The Golden Hour, Laguna Beach

Frank Cuprien
The Golden Hour, Laguna Beach
Oil on board, c. 1923
24 x 28 inches
Museum purchase with funds provided from prior gift of the Carl S. Dentzel Estate and Frances G. Emmons
2009.001

If you live on a bluff overlooking the Pacific Ocean, as Frank Cuprien did, the most remarkable time of day is sunset. As the sun descends toward the horizon, the extreme slainting light provides a unified monochromatic field. The light becomes softer and warmer in hue, diminishing the importance of the horizon line, visually unifying sea and sky.

Cuprien spent a lifetime perfecting his depictions of this moment of poetic reverie and quietude using tonalities of soft, golden ochre. He captured the moment between day and night, when time seems to stand still in a hazy infinity, and when the last vestiges of reflected light from the sun seem to lead toward heaven. Cuprien was also a pianist, composer, and poet. He wrote poems and musical compositions as companion pieces to many of his paintings. One of his poems called Ocean ends by pointing to this beloved aspect of the sea: “Sublime, majestic and gloriously wonderful, she rolls onward forever and ever.”

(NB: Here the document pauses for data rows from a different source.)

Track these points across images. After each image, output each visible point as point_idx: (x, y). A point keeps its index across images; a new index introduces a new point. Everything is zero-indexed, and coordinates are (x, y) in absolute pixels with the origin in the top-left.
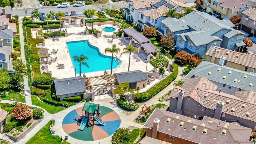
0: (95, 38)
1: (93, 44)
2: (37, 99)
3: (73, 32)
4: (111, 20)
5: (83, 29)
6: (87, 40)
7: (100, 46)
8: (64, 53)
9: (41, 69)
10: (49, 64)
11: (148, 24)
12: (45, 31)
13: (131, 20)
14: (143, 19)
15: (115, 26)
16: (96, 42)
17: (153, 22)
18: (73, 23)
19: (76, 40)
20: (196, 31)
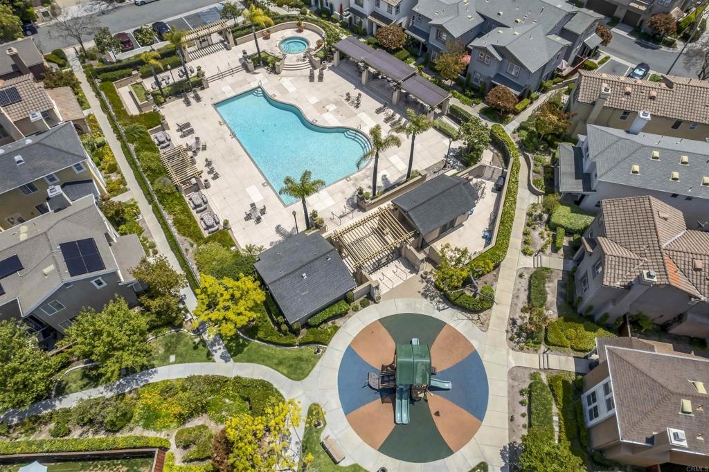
0: (273, 76)
1: (279, 98)
3: (216, 72)
4: (289, 18)
5: (233, 56)
6: (259, 87)
7: (296, 99)
8: (225, 141)
9: (194, 212)
10: (207, 188)
11: (374, 14)
12: (149, 84)
13: (325, 6)
14: (362, 6)
15: (300, 31)
16: (284, 91)
17: (390, 11)
18: (204, 44)
19: (233, 94)
20: (505, 26)
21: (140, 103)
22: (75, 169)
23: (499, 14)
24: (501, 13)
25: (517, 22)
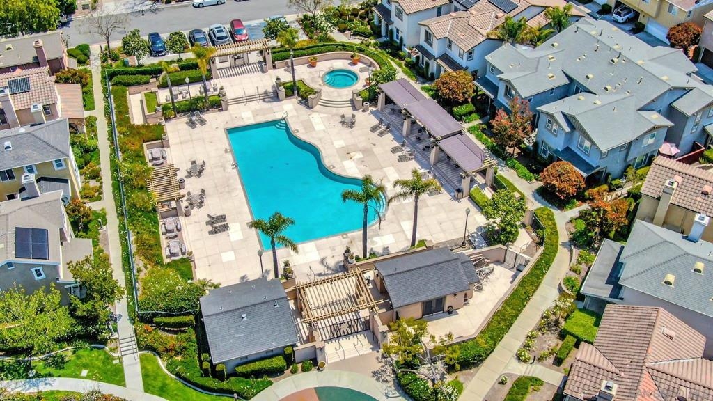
0: (303, 108)
1: (303, 135)
2: (159, 367)
3: (240, 94)
4: (344, 47)
5: (267, 81)
6: (284, 119)
7: (320, 140)
8: (224, 170)
9: (163, 238)
10: (186, 216)
11: (446, 58)
12: (163, 96)
13: (395, 38)
14: (431, 45)
15: (354, 64)
16: (309, 127)
17: (461, 56)
18: (238, 62)
19: (251, 122)
20: (589, 92)
21: (146, 114)
22: (55, 164)
23: (587, 77)
24: (590, 76)
25: (606, 89)
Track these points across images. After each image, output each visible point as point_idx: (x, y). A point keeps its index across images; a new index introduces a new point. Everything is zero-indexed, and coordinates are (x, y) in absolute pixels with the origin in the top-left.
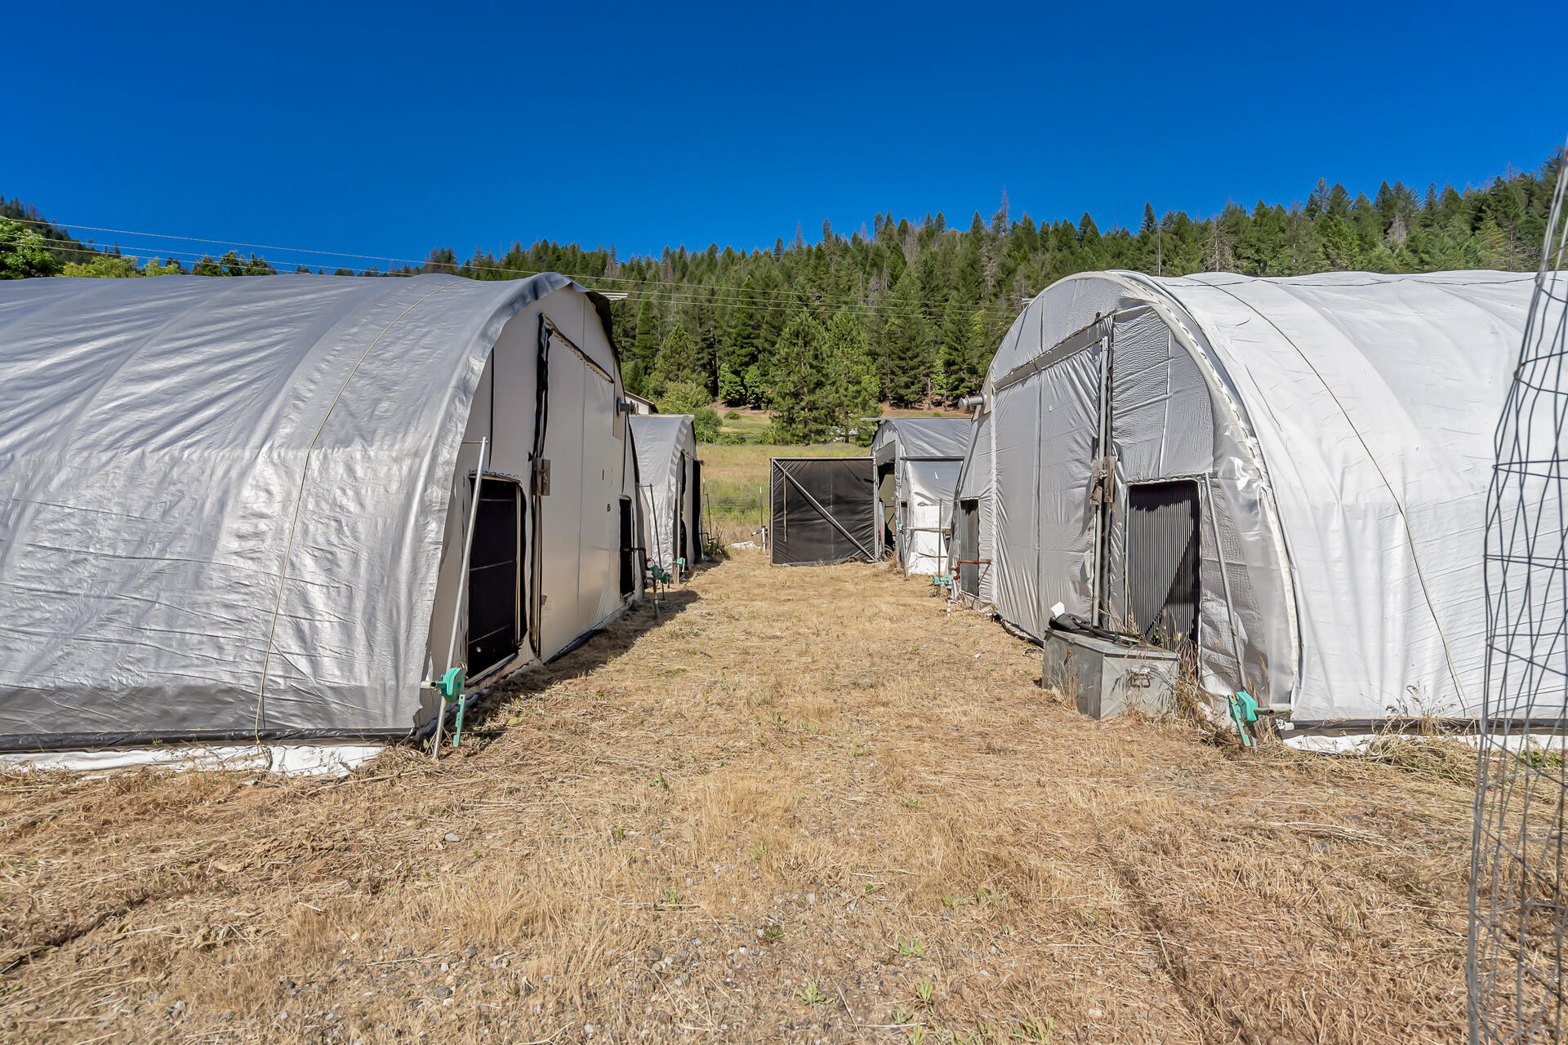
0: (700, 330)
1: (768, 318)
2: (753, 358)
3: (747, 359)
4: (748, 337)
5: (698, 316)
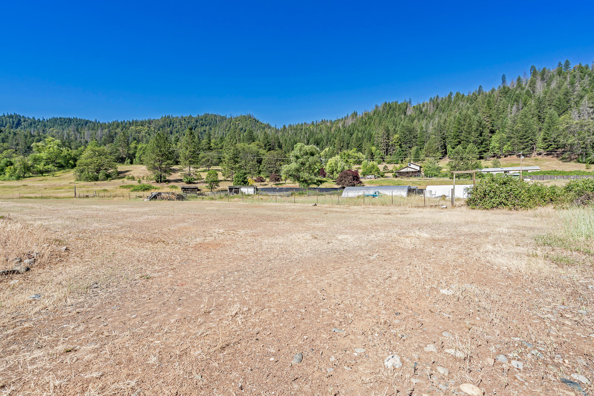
0: (440, 134)
1: (465, 129)
2: (460, 143)
3: (457, 143)
4: (458, 136)
5: (440, 129)
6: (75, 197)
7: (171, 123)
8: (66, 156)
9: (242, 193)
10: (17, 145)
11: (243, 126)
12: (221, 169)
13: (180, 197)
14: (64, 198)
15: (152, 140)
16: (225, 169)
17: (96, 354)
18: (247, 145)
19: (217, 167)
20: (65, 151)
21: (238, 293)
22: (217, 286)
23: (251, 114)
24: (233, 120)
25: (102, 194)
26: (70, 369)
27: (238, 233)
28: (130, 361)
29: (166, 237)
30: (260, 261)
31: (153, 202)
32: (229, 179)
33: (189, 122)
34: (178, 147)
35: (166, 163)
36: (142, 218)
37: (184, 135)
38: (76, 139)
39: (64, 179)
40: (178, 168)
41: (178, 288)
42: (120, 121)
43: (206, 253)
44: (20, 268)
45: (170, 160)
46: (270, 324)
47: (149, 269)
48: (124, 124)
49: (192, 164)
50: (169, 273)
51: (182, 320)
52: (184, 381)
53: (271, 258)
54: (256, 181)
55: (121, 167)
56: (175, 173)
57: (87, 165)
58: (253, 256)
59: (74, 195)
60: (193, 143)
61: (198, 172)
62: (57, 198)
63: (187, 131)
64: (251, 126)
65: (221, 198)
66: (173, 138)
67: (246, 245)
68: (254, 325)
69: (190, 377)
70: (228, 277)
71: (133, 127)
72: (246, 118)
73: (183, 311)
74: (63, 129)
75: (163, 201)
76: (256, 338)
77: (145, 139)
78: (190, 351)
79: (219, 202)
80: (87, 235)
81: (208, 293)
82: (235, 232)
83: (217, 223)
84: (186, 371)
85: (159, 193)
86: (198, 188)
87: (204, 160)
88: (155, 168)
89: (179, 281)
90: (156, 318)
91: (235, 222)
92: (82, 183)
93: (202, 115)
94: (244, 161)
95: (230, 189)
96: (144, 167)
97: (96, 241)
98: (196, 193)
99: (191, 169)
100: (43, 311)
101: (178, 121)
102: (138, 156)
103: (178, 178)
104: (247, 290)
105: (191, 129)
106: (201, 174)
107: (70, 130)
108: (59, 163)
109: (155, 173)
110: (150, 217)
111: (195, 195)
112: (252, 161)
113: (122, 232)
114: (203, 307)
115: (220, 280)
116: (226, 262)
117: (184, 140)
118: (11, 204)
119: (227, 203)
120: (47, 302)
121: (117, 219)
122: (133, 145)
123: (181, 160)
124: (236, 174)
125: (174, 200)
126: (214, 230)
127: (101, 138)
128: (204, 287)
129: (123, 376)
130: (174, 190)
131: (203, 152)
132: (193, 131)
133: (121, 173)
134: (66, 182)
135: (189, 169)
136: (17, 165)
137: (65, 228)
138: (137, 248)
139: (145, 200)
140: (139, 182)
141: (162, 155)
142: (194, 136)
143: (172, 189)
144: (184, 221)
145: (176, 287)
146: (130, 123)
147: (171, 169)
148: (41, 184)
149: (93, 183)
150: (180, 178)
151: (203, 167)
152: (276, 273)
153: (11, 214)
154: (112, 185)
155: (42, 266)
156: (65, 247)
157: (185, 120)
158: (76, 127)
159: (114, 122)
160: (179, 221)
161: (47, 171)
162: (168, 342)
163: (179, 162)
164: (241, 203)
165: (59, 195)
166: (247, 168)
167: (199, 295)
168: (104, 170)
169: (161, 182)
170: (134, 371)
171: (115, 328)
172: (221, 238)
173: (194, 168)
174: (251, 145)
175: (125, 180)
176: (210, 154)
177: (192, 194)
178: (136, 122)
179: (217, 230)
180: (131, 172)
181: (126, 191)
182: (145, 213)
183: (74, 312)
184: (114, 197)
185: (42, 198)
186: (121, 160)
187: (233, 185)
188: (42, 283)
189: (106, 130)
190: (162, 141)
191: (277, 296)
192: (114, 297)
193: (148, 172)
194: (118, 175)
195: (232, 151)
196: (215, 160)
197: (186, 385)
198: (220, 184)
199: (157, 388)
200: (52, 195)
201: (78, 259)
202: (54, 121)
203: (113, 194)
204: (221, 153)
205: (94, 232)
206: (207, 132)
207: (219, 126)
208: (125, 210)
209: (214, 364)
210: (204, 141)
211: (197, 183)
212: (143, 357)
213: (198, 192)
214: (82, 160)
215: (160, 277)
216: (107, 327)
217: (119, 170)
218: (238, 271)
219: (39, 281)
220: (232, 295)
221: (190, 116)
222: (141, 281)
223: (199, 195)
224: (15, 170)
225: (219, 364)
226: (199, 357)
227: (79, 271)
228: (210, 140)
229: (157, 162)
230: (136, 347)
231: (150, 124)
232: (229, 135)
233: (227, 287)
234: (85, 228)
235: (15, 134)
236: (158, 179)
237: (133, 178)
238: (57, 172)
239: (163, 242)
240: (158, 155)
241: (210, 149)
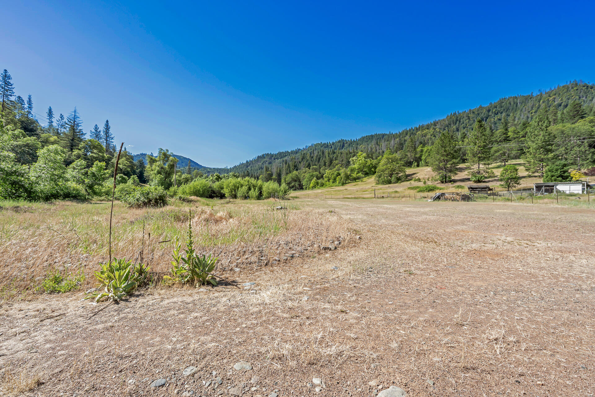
6: (375, 197)
7: (457, 120)
8: (369, 165)
9: (558, 191)
10: (342, 161)
11: (562, 100)
12: (523, 162)
13: (466, 198)
14: (368, 198)
15: (437, 141)
16: (529, 162)
17: (357, 321)
18: (568, 125)
19: (517, 160)
20: (369, 161)
21: (507, 316)
22: (481, 300)
23: (578, 80)
24: (544, 96)
25: (393, 195)
26: (340, 324)
27: (536, 244)
28: (378, 337)
29: (439, 238)
30: (561, 287)
31: (436, 202)
32: (536, 174)
33: (478, 114)
34: (465, 144)
35: (451, 162)
36: (420, 218)
37: (472, 129)
38: (376, 150)
39: (369, 183)
40: (465, 166)
41: (436, 290)
42: (408, 129)
43: (479, 262)
44: (332, 247)
45: (455, 158)
46: (548, 372)
47: (414, 266)
48: (412, 131)
49: (482, 160)
50: (431, 273)
51: (431, 322)
52: (415, 378)
53: (584, 287)
54: (586, 174)
55: (409, 171)
56: (461, 172)
57: (383, 171)
58: (550, 278)
59: (374, 196)
60: (483, 137)
61: (489, 169)
62: (364, 198)
63: (476, 125)
64: (577, 97)
65: (521, 199)
66: (459, 135)
67: (542, 261)
68: (518, 363)
69: (423, 378)
70: (499, 294)
71: (419, 132)
72: (568, 88)
73: (434, 314)
74: (368, 145)
75: (446, 202)
76: (517, 379)
77: (430, 141)
78: (430, 354)
79: (517, 204)
80: (376, 229)
81: (467, 305)
82: (529, 243)
83: (506, 229)
84: (420, 370)
85: (442, 194)
86: (489, 188)
87: (497, 154)
88: (439, 168)
89: (439, 284)
90: (408, 311)
91: (536, 229)
92: (380, 186)
93: (496, 101)
94: (564, 148)
95: (537, 187)
96: (429, 169)
97: (380, 234)
98: (487, 193)
99: (481, 166)
100: (337, 279)
101: (465, 116)
102: (424, 158)
103: (464, 177)
104: (524, 318)
105: (480, 122)
106: (494, 170)
107: (372, 145)
108: (365, 171)
109: (440, 173)
110: (428, 217)
111: (486, 195)
112: (579, 146)
113: (401, 229)
114: (457, 317)
115: (487, 295)
116: (503, 277)
117: (471, 135)
118: (338, 202)
119: (529, 204)
120: (340, 273)
121: (400, 217)
122: (419, 149)
123: (467, 158)
124: (547, 167)
125: (458, 201)
126: (499, 237)
127: (394, 146)
128: (465, 297)
129: (370, 347)
130: (459, 191)
131: (496, 145)
132: (483, 123)
133: (409, 175)
134: (369, 186)
135: (477, 166)
136: (342, 175)
137: (363, 221)
138: (410, 245)
139: (429, 200)
140: (425, 183)
141: (447, 155)
142: (485, 128)
143: (457, 189)
144: (463, 223)
145: (434, 289)
146: (417, 129)
147: (457, 169)
148: (355, 188)
149: (388, 185)
150: (467, 177)
151: (496, 163)
152: (585, 309)
153: (336, 209)
154: (401, 187)
155: (343, 248)
156: (359, 236)
157: (473, 113)
158: (376, 141)
159: (403, 131)
160: (457, 224)
161: (358, 178)
162: (411, 336)
163: (466, 159)
164: (555, 205)
165: (365, 196)
166: (570, 157)
167: (456, 304)
168: (396, 174)
169: (446, 182)
170: (378, 347)
171: (374, 307)
172: (505, 248)
173: (485, 164)
174: (577, 124)
175: (412, 182)
176: (507, 145)
177: (480, 194)
178: (423, 126)
179: (503, 238)
180: (418, 175)
181: (412, 192)
182: (425, 213)
183: (353, 285)
184: (403, 197)
185: (355, 198)
186: (409, 164)
187: (542, 182)
188: (340, 260)
189: (398, 139)
190: (447, 140)
191: (574, 342)
192: (381, 282)
193: (433, 173)
194: (406, 178)
195: (541, 137)
196: (514, 152)
197: (417, 382)
198: (521, 181)
199: (391, 370)
200: (361, 196)
201: (365, 247)
202: (363, 139)
203: (403, 195)
204: (522, 142)
205: (380, 227)
206: (503, 120)
207: (520, 109)
208: (408, 209)
209: (450, 379)
210: (499, 132)
211: (489, 181)
212: (387, 340)
213: (489, 192)
214: (380, 167)
215: (422, 275)
216: (369, 304)
217: (407, 173)
218: (517, 292)
219: (339, 258)
220: (498, 317)
221: (481, 107)
222: (404, 275)
223: (490, 195)
224: (341, 178)
225: (456, 382)
226: (437, 364)
227: (363, 256)
228: (506, 130)
229: (442, 162)
230: (385, 328)
231: (436, 125)
232: (536, 118)
233: (495, 306)
234: (375, 223)
235: (341, 153)
236: (443, 179)
237: (419, 180)
238: (364, 179)
239: (436, 242)
240: (443, 155)
241: (507, 139)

Cuprien opened his studio home to guests and the public. An article in the Los Angeles Times dated 11 September 1932 had this to say about the artist: “As a rule Frank Cuprien is a genial soul—but being very human he has his off days. There is an assortment of signs that he hangs on his attractive outer gate according to his mood: ’No Visitors.’ ‘Visitors Welcome,’ ‘Do Not Disturb Unless on Business,’ ‘Working, Do Not Disturb’ and similar others.”

The Golden Hour, Laguna Beach graces the cover of the Museum’s 2009 publication, Collecting California: Selections from Laguna Art Museum. It had just been acquired by purchase for the Museum collection and subsequently became an important inclusion in the exhibition.